Assignment. Transcribe word for word the lines below from the line with "I can be persuaded" through the line with "you fail to", ends included.
═════ Extracted information ═════
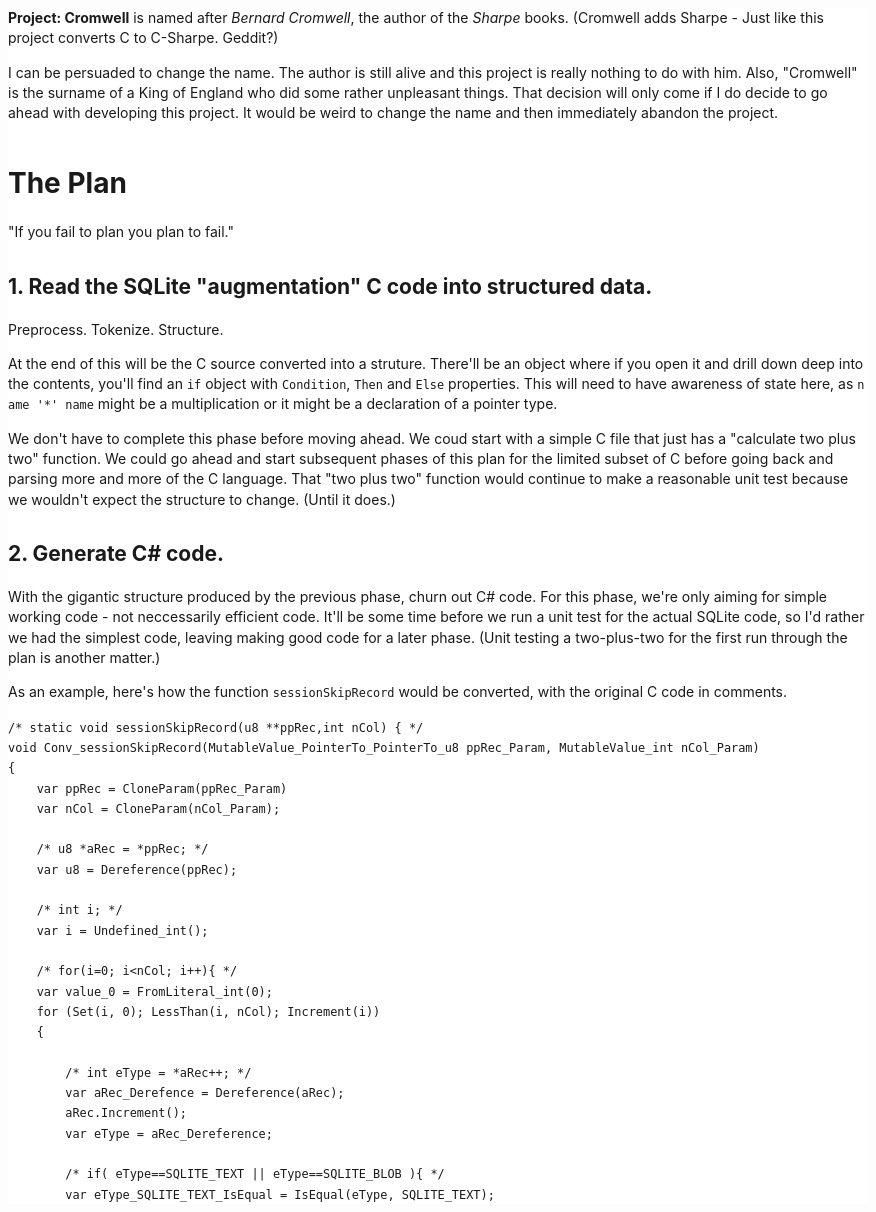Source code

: **Project: Cromwell** is named after *Bernard Cromwell*, the author of the *Sharpe* books. (Cromwell adds Sharpe - Just like this project converts C to C-Sharpe. Geddit?)

I can be persuaded to change the name. The author is still alive and this project is really nothing to do with him. Also, "Cromwell" is the surname of a King of England who did some rather unpleasant things. That decision will only come if I do decide to go ahead with developing this project. It would be weird to change the name and then immediately abandon the project.

# The Plan

"If you fail to plan you plan to fail."

## 1. Read the SQLite "augmentation" C code into structured data.

Preprocess. Tokenize. Structure.

At the end of this will be the C source converted into a struture. There'll be an object where if you open it and drill down deep into the contents, you'll find an `if` object with `Condition`, `Then` and `Else` properties. This will need to have awareness of state here, as `name '*' name` might be a multiplication or it might be a declaration of a pointer type.

We don't have to complete this phase before moving ahead. We coud start with a simple C file that just has a "calculate two plus two" function. We could go ahead and start subsequent phases of this plan for the limited subset of C before going back and parsing more and more of the C language. That "two plus two" function would continue to make a reasonable unit test because we wouldn't expect the structure to change. (Until it does.)

## 2. Generate C# code.

With the gigantic structure produced by the previous phase, churn out C# code. For this phase, we're only aiming for simple working code - not neccessarily efficient code. It'll be some time before we run a unit test for the actual SQLite code, so I'd rather we had the simplest code, leaving making good code for a later phase. (Unit testing a two-plus-two for the first run through the plan is another matter.)

As an example, here's how the function `sessionSkipRecord` would be converted, with the original C code in comments.

```
/* static void sessionSkipRecord(u8 **ppRec,int nCol) { */
void Conv_sessionSkipRecord(MutableValue_PointerTo_PointerTo_u8 ppRec_Param, MutableValue_int nCol_Param)
{
    var ppRec = CloneParam(ppRec_Param)
    var nCol = CloneParam(nCol_Param);

    /* u8 *aRec = *ppRec; */
    var u8 = Dereference(ppRec);
    
    /* int i; */
    var i = Undefined_int();
    
    /* for(i=0; i<nCol; i++){ */
    var value_0 = FromLiteral_int(0);
    for (Set(i, 0); LessThan(i, nCol); Increment(i))
    {
    
        /* int eType = *aRec++; */
        var aRec_Derefence = Dereference(aRec);
        aRec.Increment();
        var eType = aRec_Dereference;
        
        /* if( eType==SQLITE_TEXT || eType==SQLITE_BLOB ){ */
        var eType_SQLITE_TEXT_IsEqual = IsEqual(eType, SQLITE_TEXT);
```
═════
Exercise solution.
I can be persuaded to change the name. The author is still alive and this project is really nothing to do with him. Also, "Cromwell" is the surname of a King of England who did some rather unpleasant things. That decision will only come if I do decide to go ahead with developing this project. It would be weird to change the name and then immediately abandon the project.

# The Plan

"If you fail to plan you plan to fail."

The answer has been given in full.